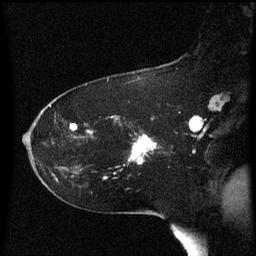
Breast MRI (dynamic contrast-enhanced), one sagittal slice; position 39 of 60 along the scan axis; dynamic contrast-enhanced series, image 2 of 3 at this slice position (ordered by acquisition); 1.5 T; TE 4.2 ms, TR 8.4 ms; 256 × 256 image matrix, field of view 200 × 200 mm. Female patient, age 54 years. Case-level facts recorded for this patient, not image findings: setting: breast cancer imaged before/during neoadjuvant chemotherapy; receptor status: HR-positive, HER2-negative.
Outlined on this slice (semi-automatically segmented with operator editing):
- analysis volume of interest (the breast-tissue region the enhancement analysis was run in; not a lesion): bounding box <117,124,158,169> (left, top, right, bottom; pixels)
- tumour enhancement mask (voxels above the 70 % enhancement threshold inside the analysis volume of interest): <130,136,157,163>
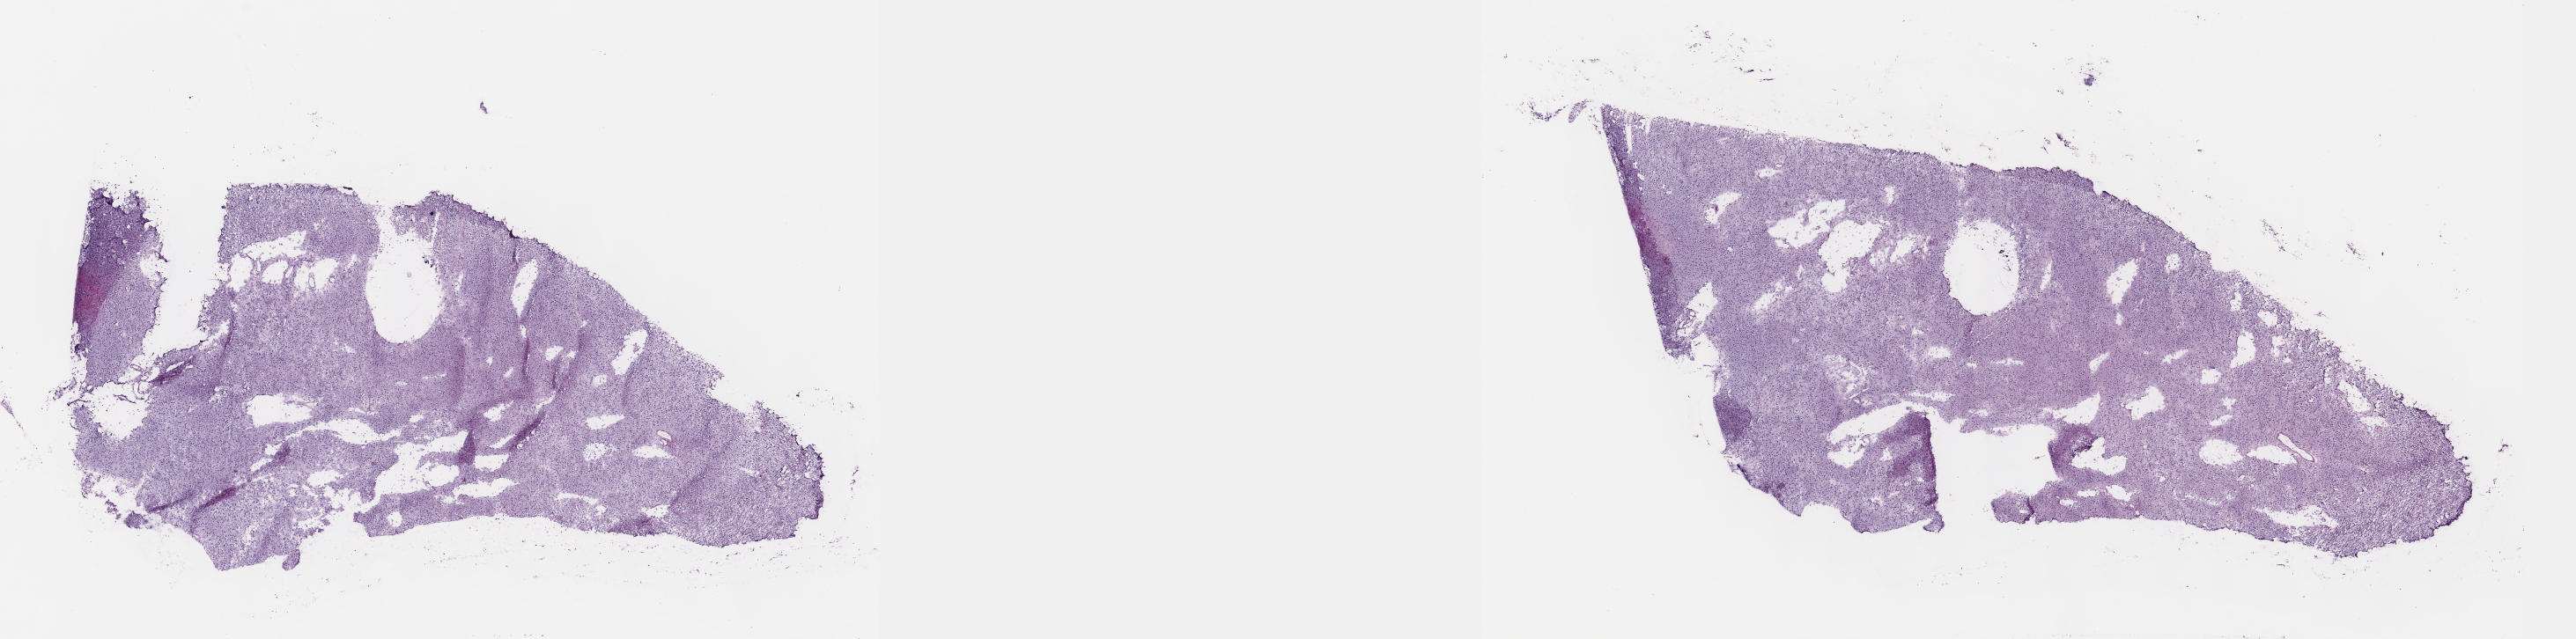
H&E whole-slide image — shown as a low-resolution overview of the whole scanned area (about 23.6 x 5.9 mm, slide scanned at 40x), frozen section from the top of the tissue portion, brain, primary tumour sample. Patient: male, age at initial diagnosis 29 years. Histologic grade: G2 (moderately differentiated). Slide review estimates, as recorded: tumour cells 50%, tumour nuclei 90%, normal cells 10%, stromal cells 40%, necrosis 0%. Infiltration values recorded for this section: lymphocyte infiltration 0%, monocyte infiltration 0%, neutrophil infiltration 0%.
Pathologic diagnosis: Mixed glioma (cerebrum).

---

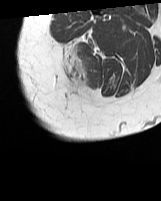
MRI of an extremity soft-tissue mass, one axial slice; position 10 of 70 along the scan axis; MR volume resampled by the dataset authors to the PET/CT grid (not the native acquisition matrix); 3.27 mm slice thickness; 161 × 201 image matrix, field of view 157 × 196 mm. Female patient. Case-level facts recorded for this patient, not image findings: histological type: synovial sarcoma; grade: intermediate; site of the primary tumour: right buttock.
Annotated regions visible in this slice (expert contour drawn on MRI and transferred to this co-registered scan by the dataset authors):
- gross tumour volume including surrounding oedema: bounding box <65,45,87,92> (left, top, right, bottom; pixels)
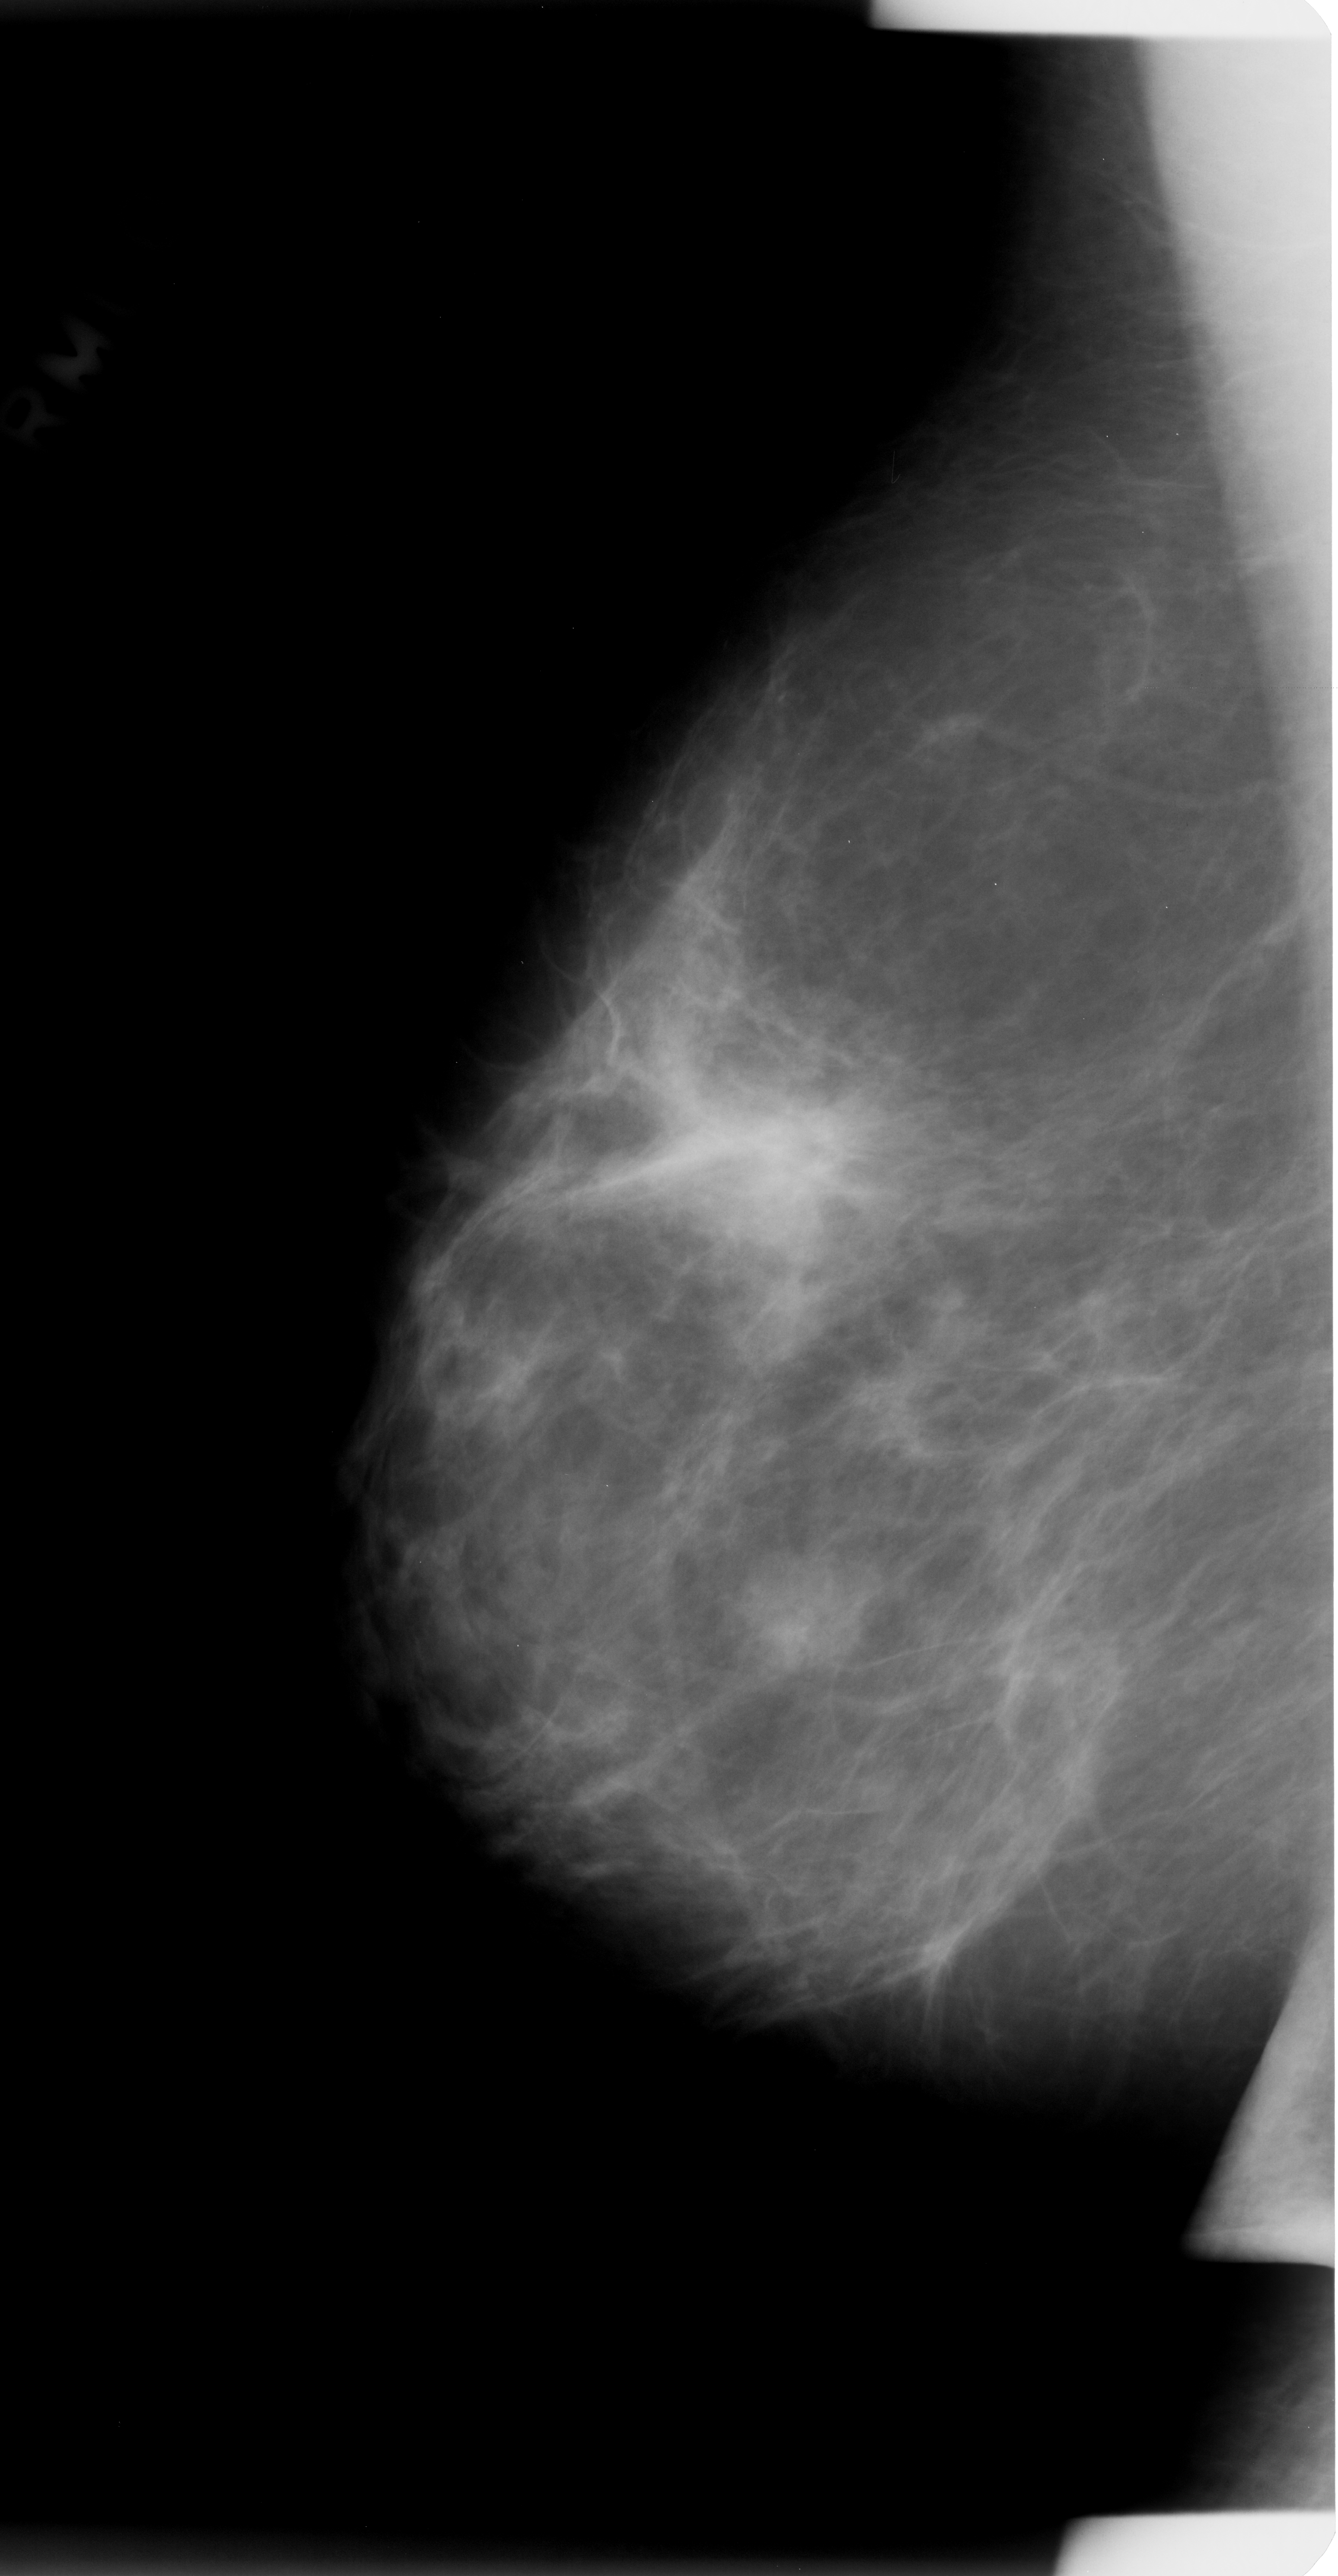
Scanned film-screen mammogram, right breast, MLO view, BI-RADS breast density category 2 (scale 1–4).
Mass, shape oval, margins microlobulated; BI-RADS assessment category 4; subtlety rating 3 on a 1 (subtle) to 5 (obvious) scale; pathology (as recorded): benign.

Exercise details:
From the listing above, repeat only the lines between the line containing "- gross tumour" and the line containing "Mass, shape oval, margins", those two included. Pictures are not part of the copy.

The completed task:
- gross tumour volume including surrounding oedema: bounding box <65,45,87,92> (left, top, right, bottom; pixels)
Scanned film-screen mammogram, right breast, MLO view, BI-RADS breast density category 2 (scale 1–4).
Mass, shape oval, margins microlobulated; BI-RADS assessment category 4; subtlety rating 3 on a 1 (subtle) to 5 (obvious) scale; pathology (as recorded): benign.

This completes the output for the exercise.